They make an interesting study in contrasts, the short-haired, clean shaven, jocular Geoff McGee and the long-haired, bearded, studious Derek Presley. Still, these Dallas natives share an easy friendship full of jokes, shared references, and a love of fantasy films. It’s this last thing that got them to the Cannes Film Festival last summer, where they were invited to show their short film Stryngs as part of the event’s Short Film Corner. “I had never been overseas before,” said McGee, who compared the French resort town to South Padre Island in size. “Steven Spielberg was president of the festival’s jury, so they were showing his films at outdoor screenings, and I got to see Jaws on the beach. That was awesome.”

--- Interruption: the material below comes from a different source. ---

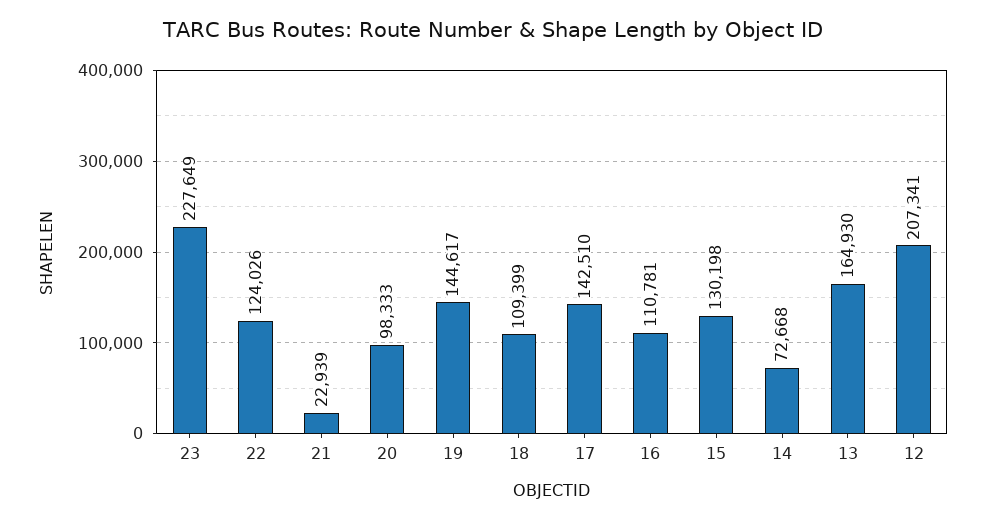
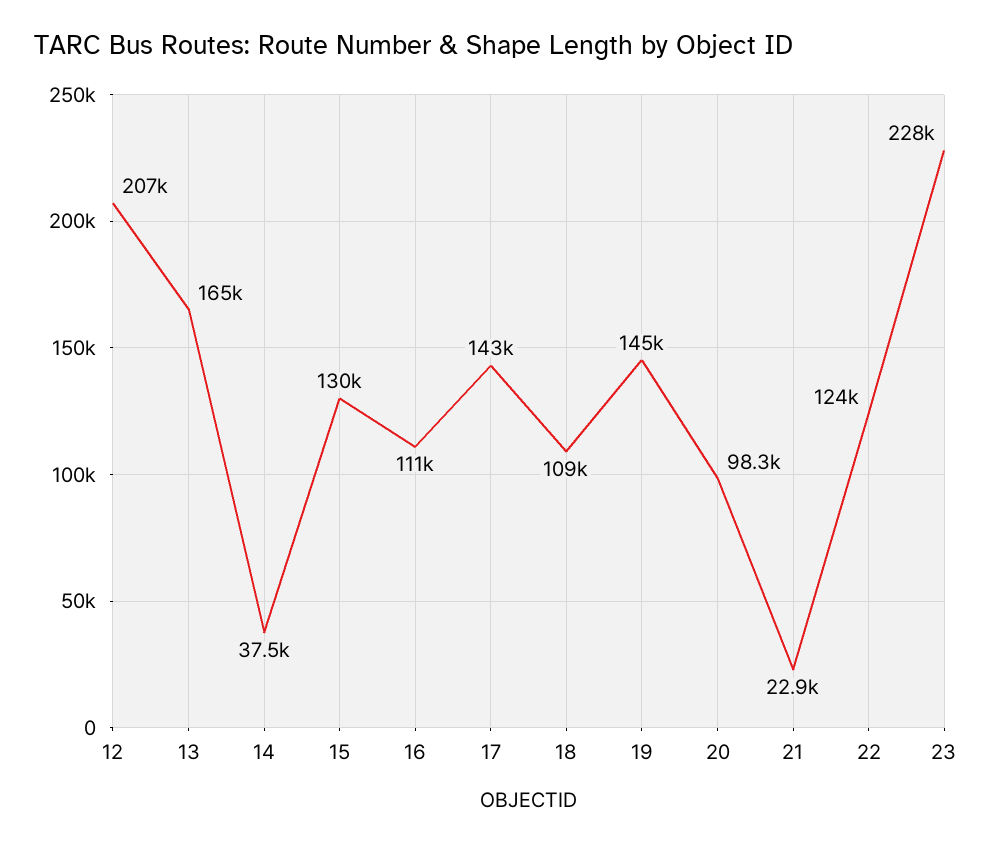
14: 72668 -> 37500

The two filmmakers had met on film sets before, but their friendship was cemented when they both were working on their films at the now-defunct Mike’s Video Transfer in Hurst. “We would show each other our work and critique each other,” Presley said.

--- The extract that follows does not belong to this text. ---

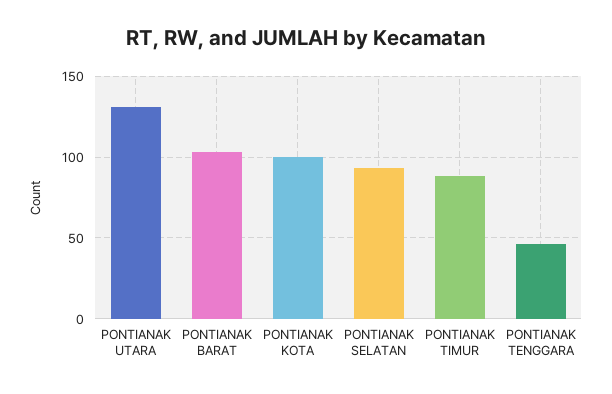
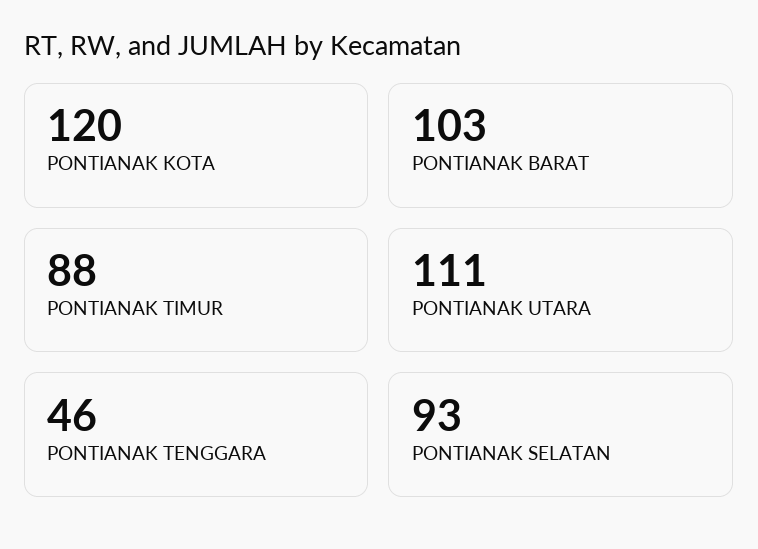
PONTIANAK UTARA: 130 -> 111
PONTIANAK KOTA: 100 -> 120

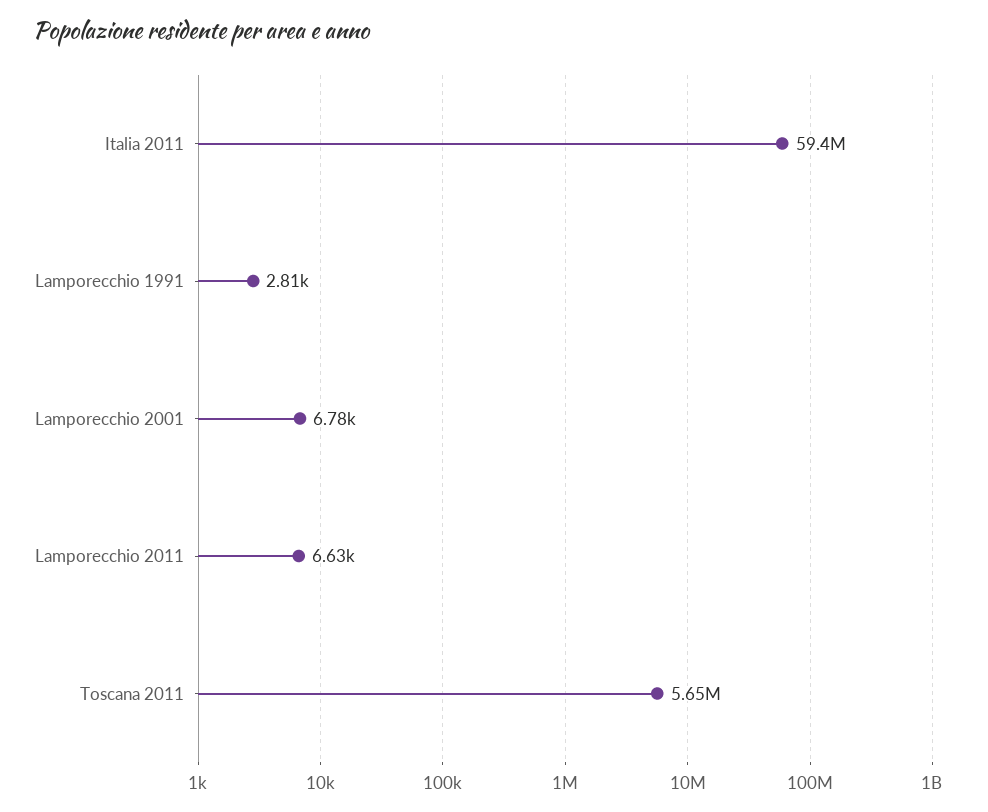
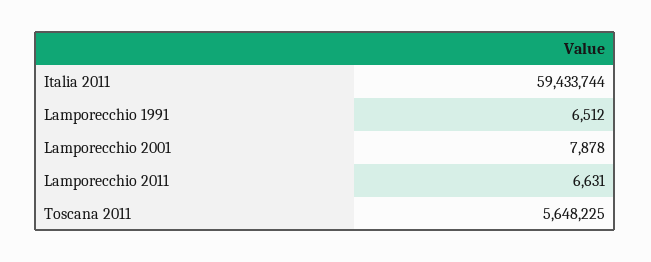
Lamporecchio 1991: 2810 -> 6512
Lamporecchio 2001: 6780 -> 7878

They had both made films on their own. McGee’s comic short film Neal (about a mechanized pool cleaner that gains consciousness) played at the Lone Star Film Festival in 2011, but he copped to learning more from his previous short Beautiful Exposure. “There was a suicide note at the end that referenced the suicide note of [Kodak founder] George Eastman,” he said. “People didn’t get that until we did the Q&As. I learned what audiences are looking for.”
Presley had shot a science-fiction short called The 82 Peddler in Fort Worth and a TV sitcom pilot entitled Sheltered at Haltom City’s Studio 121. Shooting for TV was “a completely different style,” Presley said. “It made me miss filmmaking.”
The idea for Stryngs came to Presley after reading The Death of Ivan Ilyich. Tolstoy’s novella about a man reckoning with his mortality inspired a story about an old puppeteer facing the end of his life. Presley wrote and directed the film while McGee produced it. “I knew exactly what Derek wanted,” McGee said. “We needed a late 19th-century European village. Where in DFW can you find that?”
They filmed at Scarborough Faire in Waxahachie, a location that McGee found extremely helpful. The filmmakers wanted a layered look to the darkness in the old man’s puppet shop, so they shot on 35mm film instead of video — a rare opportunity for the crew. “We had crew members work for almost nothing because we were working on film,” McGee remembered.
Presley added, “There was a little more seriousness on the set because [the crew members] knew that we couldn’t burn film.”
Meanwhile, lead actor Grant James added a note to the story that Presley liked. “He thought the original ending was sinister, very Twilight Zone,” he said. “He wanted [the puppeteer] to be enlightened at the end.”
Presley and McGee had financed their previous films out of their own pockets, but they found a private investor for Stryngs and handed out postcards at the Dallas Film Festival to raise $2,000 (via the website Indiegogo) for post-production costs. They are seeking distribution for Stryngs and looking for funding for their respective feature projects (McGee’s is a psychological thriller called With Child, and Presley’s is a science-fiction film called Mnemosyne to be shot in Fort Worth). In the meantime, the whole experience of filming Stryngs has left them feeling lucky. “I went to Pix Smith for help,” said McGee about the founder of Dallas Puppet Theater. “He let us have the run of his studio, and we used props and puppets for nothing. When things just fall into place like that, it’s like the movie wants to be made.”